There are two ways to estimate the degree to which the poorly absorbable solutes were absorbed by the intestine. The first involves subtraction of fecal output from oral intake. This method assumes that anything not excreted in the stool by the end of the experiment was absorbed. Using this method, the absorption of phosphate after ingesting of Fleet Phospho-soda was 4.0 g, or 38% of the ingested phosphate load.
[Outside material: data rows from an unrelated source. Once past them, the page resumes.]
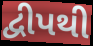
દ્વીપથી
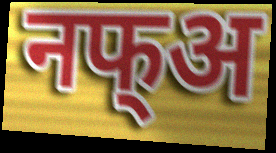
नफ्अ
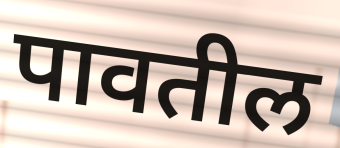
पावतील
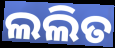
ଲଲିତ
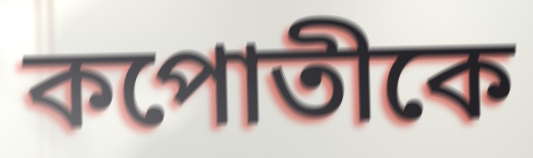
কপোতীকে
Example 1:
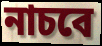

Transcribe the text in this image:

নাচবে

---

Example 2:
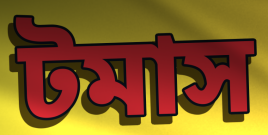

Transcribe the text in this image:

টমাস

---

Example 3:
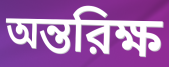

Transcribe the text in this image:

অন্তরিক্ষ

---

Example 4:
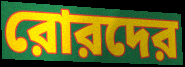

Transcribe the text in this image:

রোরদের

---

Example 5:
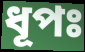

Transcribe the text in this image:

ধূপঃ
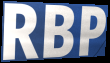
RBP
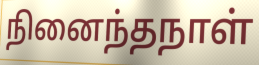
நினைந்தநாள்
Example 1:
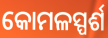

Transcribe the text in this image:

କୋମଳସ୍ପର୍ଶ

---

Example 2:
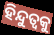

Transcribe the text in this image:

ହିନ୍ଦୁତ୍ୱକୁ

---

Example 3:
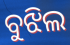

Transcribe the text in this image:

ବୁଝିଲ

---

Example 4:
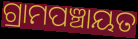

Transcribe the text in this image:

ଗ୍ରାମପଞ୍ଚାୟତ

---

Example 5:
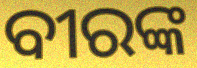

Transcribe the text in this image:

ବୀରଙ୍କ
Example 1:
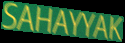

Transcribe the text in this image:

SAHAYYAK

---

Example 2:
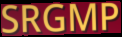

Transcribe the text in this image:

SRGMP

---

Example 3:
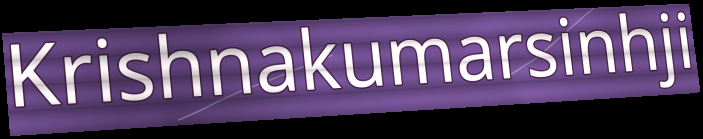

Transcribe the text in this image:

Krishnakumarsinhji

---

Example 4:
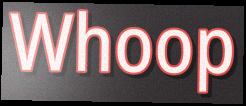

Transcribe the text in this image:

Whoop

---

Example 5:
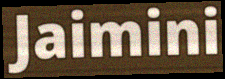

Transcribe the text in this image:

Jaimini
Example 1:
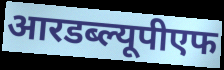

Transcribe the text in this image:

आरडब्ल्यूपीएफ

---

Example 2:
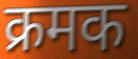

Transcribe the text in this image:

क्रमक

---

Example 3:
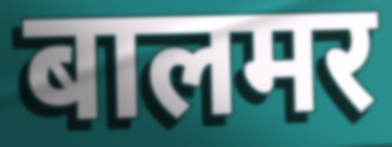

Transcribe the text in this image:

बालमर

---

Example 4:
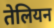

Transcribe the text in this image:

तेलियन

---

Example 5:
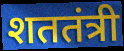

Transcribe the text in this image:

शततंत्री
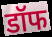
डॉफ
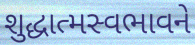
શુદ્ધાત્મસ્વભાવને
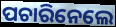
ପଚାରିନେଲେ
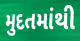
મુદતમાંથી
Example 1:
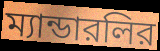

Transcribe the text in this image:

ম্যান্ডারলির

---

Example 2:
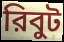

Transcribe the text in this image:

রিবুট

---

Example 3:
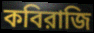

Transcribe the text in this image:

কবিরাজি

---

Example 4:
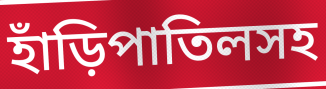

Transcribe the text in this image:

হাঁড়িপাতিলসহ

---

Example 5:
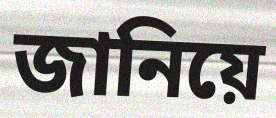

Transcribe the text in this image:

জানিয়ে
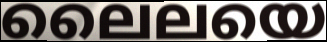
ലൈലയെ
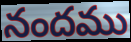
నందము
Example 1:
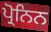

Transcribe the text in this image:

ਪ੍ਰੋਨਿਨ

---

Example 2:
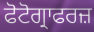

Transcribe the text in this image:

ਫੋਟੋਗ੍ਰਾਫਰਜ਼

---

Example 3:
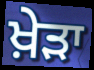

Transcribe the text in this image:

ਖ਼ੇੜਾ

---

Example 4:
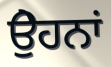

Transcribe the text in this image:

ਉੇਹਨਾਂ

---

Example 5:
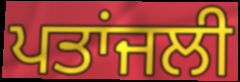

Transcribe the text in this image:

ਪਤਾਂਜਲੀ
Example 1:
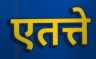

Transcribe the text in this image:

एतत्ते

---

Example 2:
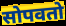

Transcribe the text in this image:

सोपवतो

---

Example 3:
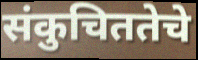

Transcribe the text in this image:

संकुचिततेचे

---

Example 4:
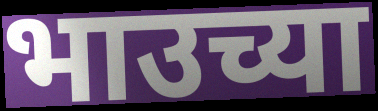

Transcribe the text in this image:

भाउच्या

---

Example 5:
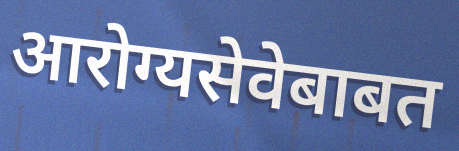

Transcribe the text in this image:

आरोग्यसेवेबाबत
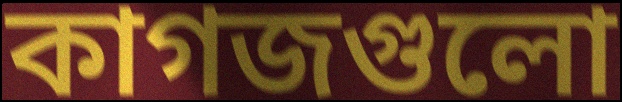
কাগজগুলো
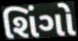
શિંગો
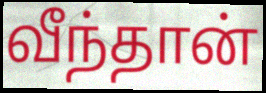
வீந்தான்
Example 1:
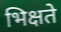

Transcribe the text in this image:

भिक्षते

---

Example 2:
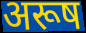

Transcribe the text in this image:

अरूष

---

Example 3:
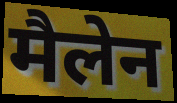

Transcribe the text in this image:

मैलेन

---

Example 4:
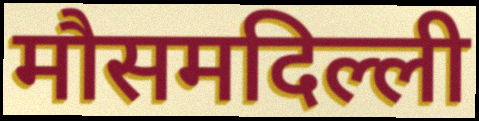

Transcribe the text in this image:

मौसमदिल्ली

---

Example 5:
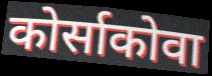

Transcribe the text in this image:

कोर्साकोवा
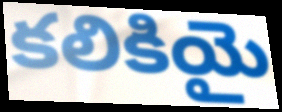
కలికియై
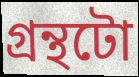
গ্ৰন্থটো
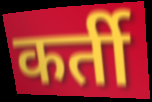
कर्ती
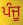
ਪੰਜੂ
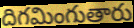
దిగమింగుతారు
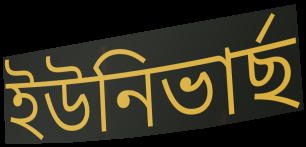
ইউনিভাৰ্ছ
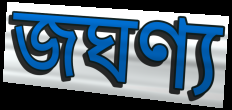
জঘণ্য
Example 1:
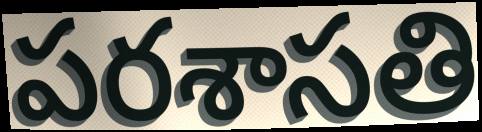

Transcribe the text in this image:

పరశాసతి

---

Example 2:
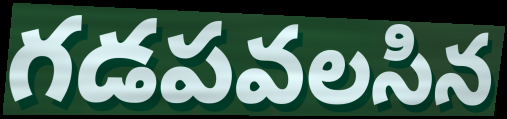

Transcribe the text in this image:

The absorption of sulfate after ingestion of solution E was 165 mEq, or 27% of the ingested load. However, the serum sulfate concentration remained well below the level at which calcium sulfate precipitates form, therefore calcium levels remained unchanged. The absorption of magnesium after ingestion of solution E was 66 mEq, or 23% of the ingested load. The second method that can be used involves changes in urine output of the solutes. When a phosphate-free solution was ingested (solution E), urine phosphate excretion was 0.4 g, whereas when 10.6 g of phosphate were ingested (Fleet Phospho-Soda), urine phosphate excretion was 2.1 g (=1.7 g); thus, 16% of the ingested phosphate appeared in the collected urine. By a similar calculation, 10% of ingested sulfate and 2% of ingested magnesium appeared in the collected urine. Intestinal absorption of the ingested electrolytes occurred in the following order of magnitude: P>SO4>Mg.

The highest observed Ca×P product varied from 62 to 76 with Phospho-Soda which is well in excess of the level at which calcium-phosphate precipitates from. For solution E, Ca×P was from 30 to 37. The Phospho-Soda preparation caused a net gastrointestinal loss of 54 mEq of potassium, whereas solutions D and E caused essentially no loss or gain of potassium.
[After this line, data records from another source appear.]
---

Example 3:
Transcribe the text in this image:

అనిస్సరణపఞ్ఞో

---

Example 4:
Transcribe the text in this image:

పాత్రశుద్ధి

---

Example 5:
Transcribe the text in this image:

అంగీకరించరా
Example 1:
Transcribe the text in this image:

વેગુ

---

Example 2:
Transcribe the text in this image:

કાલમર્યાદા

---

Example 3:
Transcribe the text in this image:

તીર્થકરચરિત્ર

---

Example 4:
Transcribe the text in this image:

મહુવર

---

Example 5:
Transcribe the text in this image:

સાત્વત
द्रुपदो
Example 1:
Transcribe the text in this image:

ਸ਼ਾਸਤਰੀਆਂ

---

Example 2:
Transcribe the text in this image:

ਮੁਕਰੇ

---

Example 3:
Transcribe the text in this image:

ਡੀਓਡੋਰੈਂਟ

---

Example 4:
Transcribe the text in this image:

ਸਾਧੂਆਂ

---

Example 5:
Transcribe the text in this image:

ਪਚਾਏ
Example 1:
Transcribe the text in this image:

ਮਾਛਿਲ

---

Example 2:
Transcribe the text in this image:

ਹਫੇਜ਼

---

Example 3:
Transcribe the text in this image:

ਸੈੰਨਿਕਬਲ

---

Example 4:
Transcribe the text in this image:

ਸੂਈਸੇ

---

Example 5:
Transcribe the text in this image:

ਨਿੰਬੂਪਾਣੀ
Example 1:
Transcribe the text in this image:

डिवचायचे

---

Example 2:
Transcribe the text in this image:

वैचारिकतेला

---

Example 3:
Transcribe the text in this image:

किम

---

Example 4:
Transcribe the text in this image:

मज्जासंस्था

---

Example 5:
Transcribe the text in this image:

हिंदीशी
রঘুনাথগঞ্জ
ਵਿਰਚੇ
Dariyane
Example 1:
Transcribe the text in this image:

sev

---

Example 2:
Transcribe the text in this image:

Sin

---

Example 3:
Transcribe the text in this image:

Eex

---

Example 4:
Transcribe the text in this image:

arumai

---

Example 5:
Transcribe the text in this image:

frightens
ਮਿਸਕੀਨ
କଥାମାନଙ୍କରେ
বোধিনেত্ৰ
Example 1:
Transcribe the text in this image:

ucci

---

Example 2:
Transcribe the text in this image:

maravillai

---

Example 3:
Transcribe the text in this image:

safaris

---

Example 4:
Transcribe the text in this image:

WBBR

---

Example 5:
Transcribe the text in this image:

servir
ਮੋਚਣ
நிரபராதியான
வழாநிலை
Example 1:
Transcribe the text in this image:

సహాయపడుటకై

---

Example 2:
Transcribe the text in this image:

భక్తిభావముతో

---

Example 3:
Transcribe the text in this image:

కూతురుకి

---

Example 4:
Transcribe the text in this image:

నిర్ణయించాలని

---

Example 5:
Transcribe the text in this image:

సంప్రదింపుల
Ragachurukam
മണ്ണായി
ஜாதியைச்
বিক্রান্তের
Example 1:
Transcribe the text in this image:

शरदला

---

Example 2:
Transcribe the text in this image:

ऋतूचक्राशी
The serum phosphate concentration increased more than 2-fold after ingestion of Phospho-Soda, whereas the serum sulfate concentration rose only slightly after ingestion of solution E. There were no significant changes in serum magnesium concentration.

Solution E contains three sulfate salts (Na2SO4, K2SO4 and MgSO4) as well as PEG. Sulfate, magnesium and polyethylene glycol are poorly absorbed, and ingestion of this solution therefore induces osmotic diarrhea. The sodium content of solution E is less than the sodium content of Phospho-Soda, and solution E contains potassium whereas Phospho-Soda does not. In contrast to Phospho-Soda, solution E does not cause serum phosphate concentration to rise, and does not cause a net gastrointestinal loss of potassium.
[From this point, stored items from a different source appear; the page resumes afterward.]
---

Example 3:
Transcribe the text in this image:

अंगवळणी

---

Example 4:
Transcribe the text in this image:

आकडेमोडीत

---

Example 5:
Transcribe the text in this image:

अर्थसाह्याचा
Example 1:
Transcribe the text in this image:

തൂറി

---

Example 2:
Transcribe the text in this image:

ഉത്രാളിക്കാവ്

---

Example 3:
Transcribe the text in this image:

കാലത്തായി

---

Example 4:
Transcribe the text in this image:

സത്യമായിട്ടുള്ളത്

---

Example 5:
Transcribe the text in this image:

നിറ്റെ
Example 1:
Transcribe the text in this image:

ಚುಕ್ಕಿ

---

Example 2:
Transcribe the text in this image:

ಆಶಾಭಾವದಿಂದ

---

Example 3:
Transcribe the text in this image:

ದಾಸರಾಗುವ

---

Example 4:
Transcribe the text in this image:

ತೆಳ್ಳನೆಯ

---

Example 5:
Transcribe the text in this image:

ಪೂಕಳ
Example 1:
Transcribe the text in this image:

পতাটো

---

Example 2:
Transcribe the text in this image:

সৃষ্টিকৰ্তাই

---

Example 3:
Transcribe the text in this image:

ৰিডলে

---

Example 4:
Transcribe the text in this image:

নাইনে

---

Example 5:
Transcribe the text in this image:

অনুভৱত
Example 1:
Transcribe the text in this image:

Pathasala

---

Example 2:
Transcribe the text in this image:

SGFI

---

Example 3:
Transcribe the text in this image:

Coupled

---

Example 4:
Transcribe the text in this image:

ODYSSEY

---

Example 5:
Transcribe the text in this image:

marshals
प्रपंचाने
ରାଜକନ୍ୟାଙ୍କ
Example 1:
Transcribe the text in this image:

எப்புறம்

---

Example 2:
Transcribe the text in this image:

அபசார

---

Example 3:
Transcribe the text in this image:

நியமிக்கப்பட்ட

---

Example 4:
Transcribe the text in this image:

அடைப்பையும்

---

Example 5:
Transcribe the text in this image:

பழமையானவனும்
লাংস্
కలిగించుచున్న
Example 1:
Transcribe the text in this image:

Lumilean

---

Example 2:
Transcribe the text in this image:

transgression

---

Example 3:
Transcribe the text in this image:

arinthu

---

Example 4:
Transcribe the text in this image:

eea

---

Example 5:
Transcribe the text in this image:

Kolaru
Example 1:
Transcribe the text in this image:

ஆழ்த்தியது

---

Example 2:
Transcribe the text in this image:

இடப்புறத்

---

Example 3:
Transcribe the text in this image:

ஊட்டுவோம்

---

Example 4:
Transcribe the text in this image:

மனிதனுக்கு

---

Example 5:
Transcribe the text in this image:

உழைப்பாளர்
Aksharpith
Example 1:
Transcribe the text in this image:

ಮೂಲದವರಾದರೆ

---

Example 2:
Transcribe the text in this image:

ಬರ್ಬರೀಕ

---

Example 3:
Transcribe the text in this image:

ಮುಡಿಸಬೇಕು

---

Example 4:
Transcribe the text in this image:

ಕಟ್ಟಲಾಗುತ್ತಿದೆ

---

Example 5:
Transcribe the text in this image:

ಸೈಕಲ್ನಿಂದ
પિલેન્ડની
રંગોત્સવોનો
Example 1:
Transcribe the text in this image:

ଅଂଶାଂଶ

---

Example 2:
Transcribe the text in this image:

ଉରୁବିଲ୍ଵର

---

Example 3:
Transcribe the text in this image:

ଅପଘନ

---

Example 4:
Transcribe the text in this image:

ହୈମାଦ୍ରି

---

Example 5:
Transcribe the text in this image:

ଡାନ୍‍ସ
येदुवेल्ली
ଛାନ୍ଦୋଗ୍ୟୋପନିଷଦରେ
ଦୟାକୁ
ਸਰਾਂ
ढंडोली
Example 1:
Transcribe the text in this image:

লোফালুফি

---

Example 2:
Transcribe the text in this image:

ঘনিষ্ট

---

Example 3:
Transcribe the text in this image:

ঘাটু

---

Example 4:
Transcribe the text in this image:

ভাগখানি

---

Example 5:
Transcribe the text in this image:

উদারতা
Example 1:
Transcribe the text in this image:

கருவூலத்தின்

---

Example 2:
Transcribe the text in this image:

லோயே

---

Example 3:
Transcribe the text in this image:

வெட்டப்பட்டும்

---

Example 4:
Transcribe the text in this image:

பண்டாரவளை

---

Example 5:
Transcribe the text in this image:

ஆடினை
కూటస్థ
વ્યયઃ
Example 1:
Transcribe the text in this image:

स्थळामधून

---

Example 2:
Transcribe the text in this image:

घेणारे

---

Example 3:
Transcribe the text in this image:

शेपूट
Both solutions were associated with approximately 2.5 kg loss in body weight which can be explained by higher water output (in both stool and in urine) than water intake by mouth. To prevent this weight loss, the subjects could ingest an additional 2.5 kg of water, which would increase total water intake to approximately 4 liters. There were no changes in the vital signs of the test subjects, indicating that the observed body water losses caused by ingestion of the two solutions are well tolerated by normal people.

Example 2

A non-limiting example of a formulation of the present invention is listed in Table 5.

TABLE 5
Formulation Composition
Composition
IngredientTotal Dose (g)(solids %)Function
Na2SO435.0270.72Active
MgSO43.26.46Active
K2SO46.2612.64Active
Sodium Benzoate0.1360.27Preservative
Flavoring agents2.75.45Flavoring
Sucralose, NF2.24.44Flavoring

Ranges of salts, flavoring agents, and sweeteners useful in the formulations of the present invention are listed in Table 6.

TABLE 6
Ranges for Formulation Compositions
Composition
IngredientTotal Dose (g)(solids %)Function
Na2SO428.02-42.0256.58-84.86Active
MgSO42.56-3.845.16-7.76Active
K2SO45.01-7.5110.11-15.17Active
Sodium Benzoate0.11-0.160.22-0.32Preservative
Flavoring agents2.65-2.754.36-6.54Flavoring
Sucralose, NF2.16-2.243.55-5.33Flavoring

Equivalents

The foregoing description is illustrative of the certain embodiments shown. It is not intended to limit the present invention to the specific formulations shown and described, but instead it will be appreciated that adaptations and modifications will become apparent from the present disclosure and are intended to be within the scope of the claims. For example, small amounts of sodium chloride, potassium chloride and or bicarbonate may be added to consider patient needs.